_Work instructions_
Where the data below begins, start retyping exactly, and end on the line with "Figure 1. Forest", which is included; no picture goes in.

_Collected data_
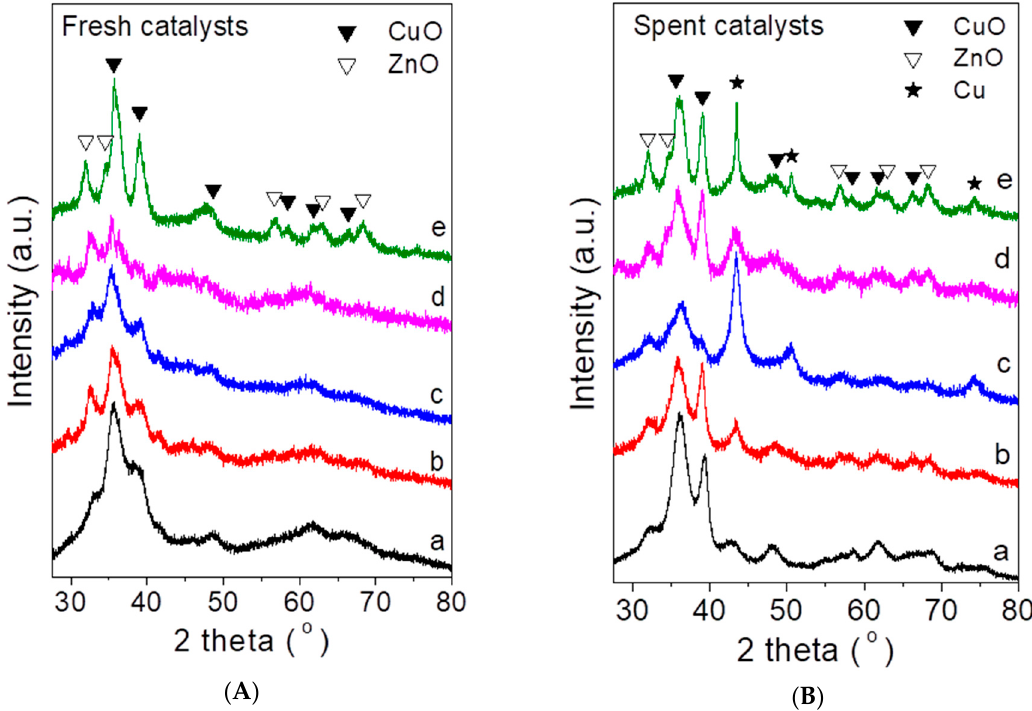
Figure 1. XRD patterns obtained for ( A ) the freshly prepared and ( B ) the spent CZA-La x catalysts: (a) x = 0; (b) x = 25; (c) x = 50; (d) x = 75; (e) x = 100.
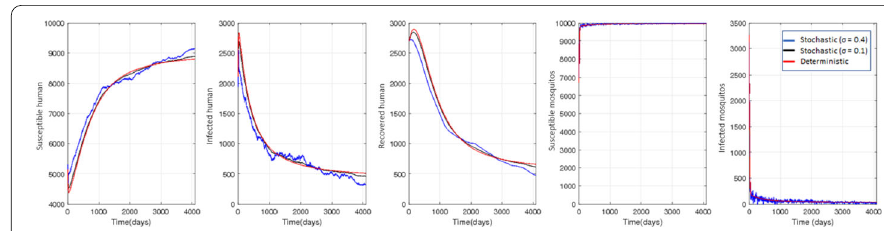
Figure 9 Model simulation with bed nets η = 0.5 and without fumigation when R 0 > 1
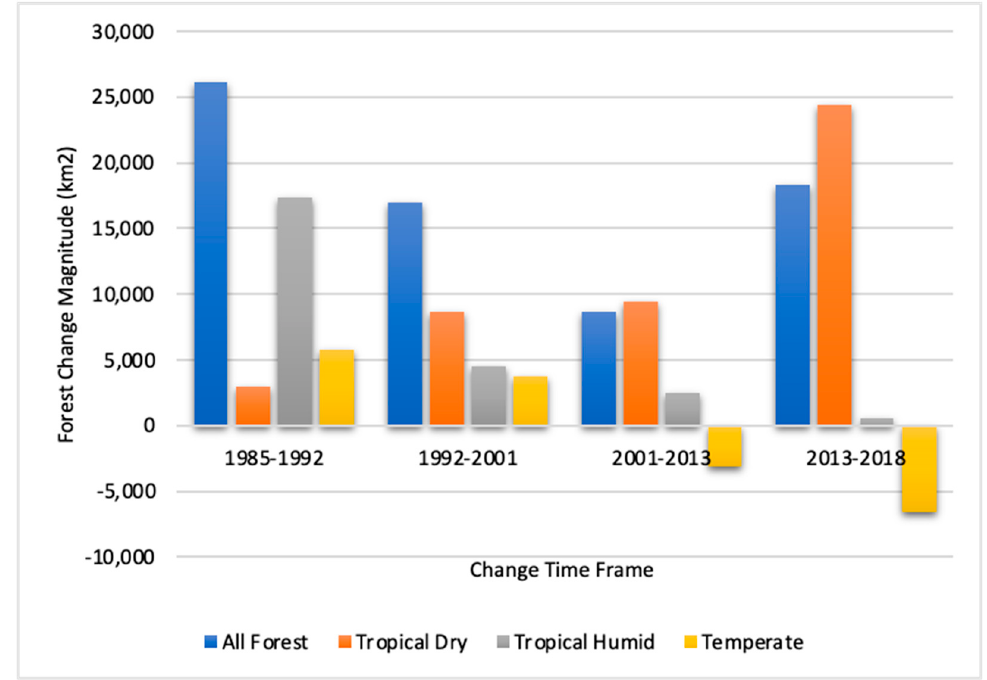
Figure 1. Forest change magnitudes 1985–2018 km 2 [45]. Five study sites in PLW, located in Micho- acán state, central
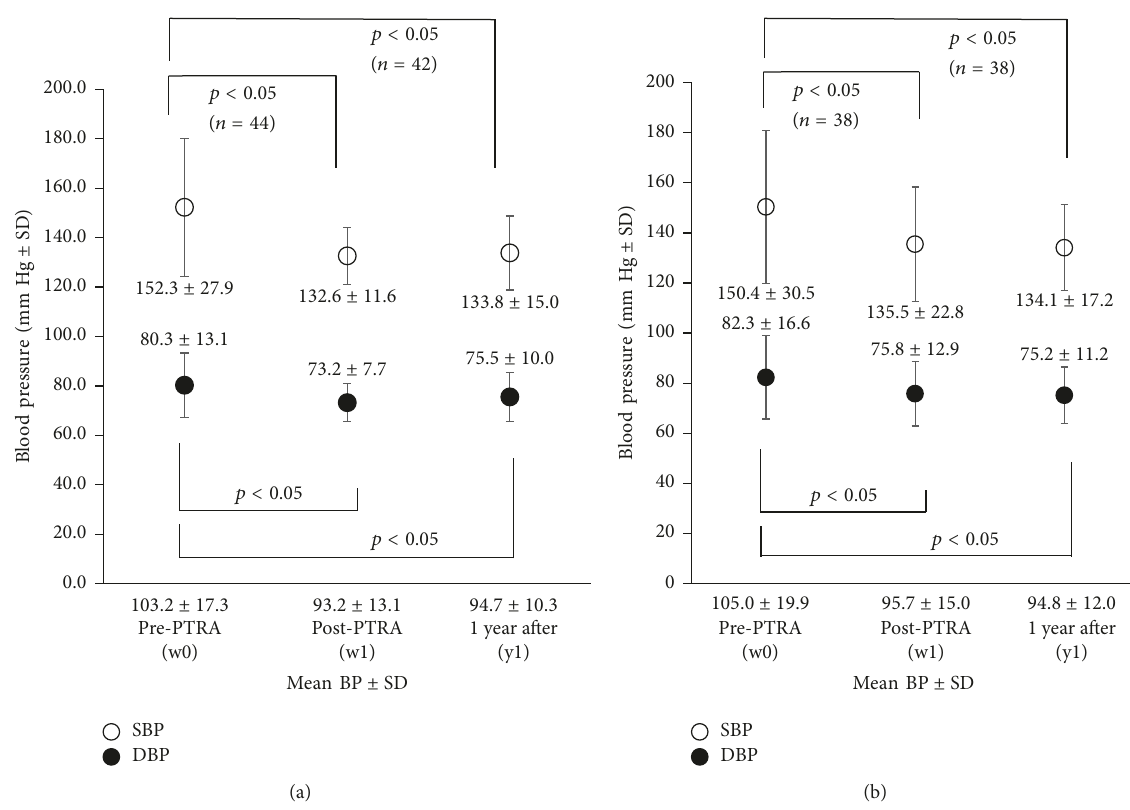
Figure 1: Change in blood ressure. (a) All cases. (b) Atherosclerotic RAS only. SBP and DBP were significantly reduced after PTRA, and the BP lowering effects continued until 1 year after. RAS: renal artery stenosis; BP: blood pressure; SBP: systolic BP; DBP: diastolic BP; PTRA: percutaneous transluminal renal angioplasty; SD: standard deviation.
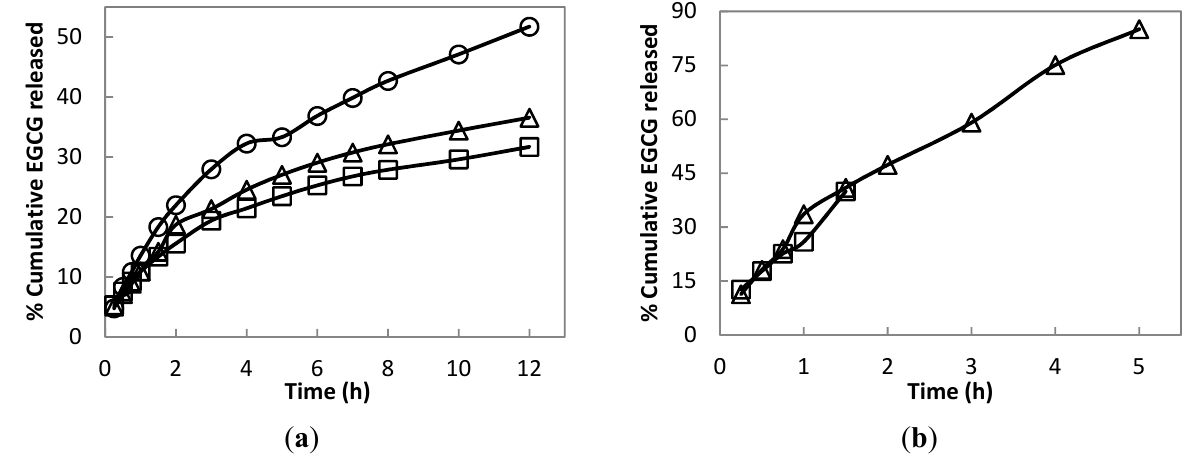
crosslinked hydrogel in PBS of different pH values (- ○ -, pH 1.2; - □ -, pH 6.8; - ∆ -, pH 7.4)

_Exercise result_
Figure 1. XRD patterns obtained for ( A ) the freshly prepared and ( B ) the spent CZA-La x catalysts: (a) x = 0; (b) x = 25; (c) x = 50; (d) x = 75; (e) x = 100.
Figure 9 Model simulation with bed nets η = 0.5 and without fumigation when R 0 > 1
Figure 1. Forest change magnitudes 1985–2018 km 2 [45]. Five study sites in PLW, located in Micho- acán state, central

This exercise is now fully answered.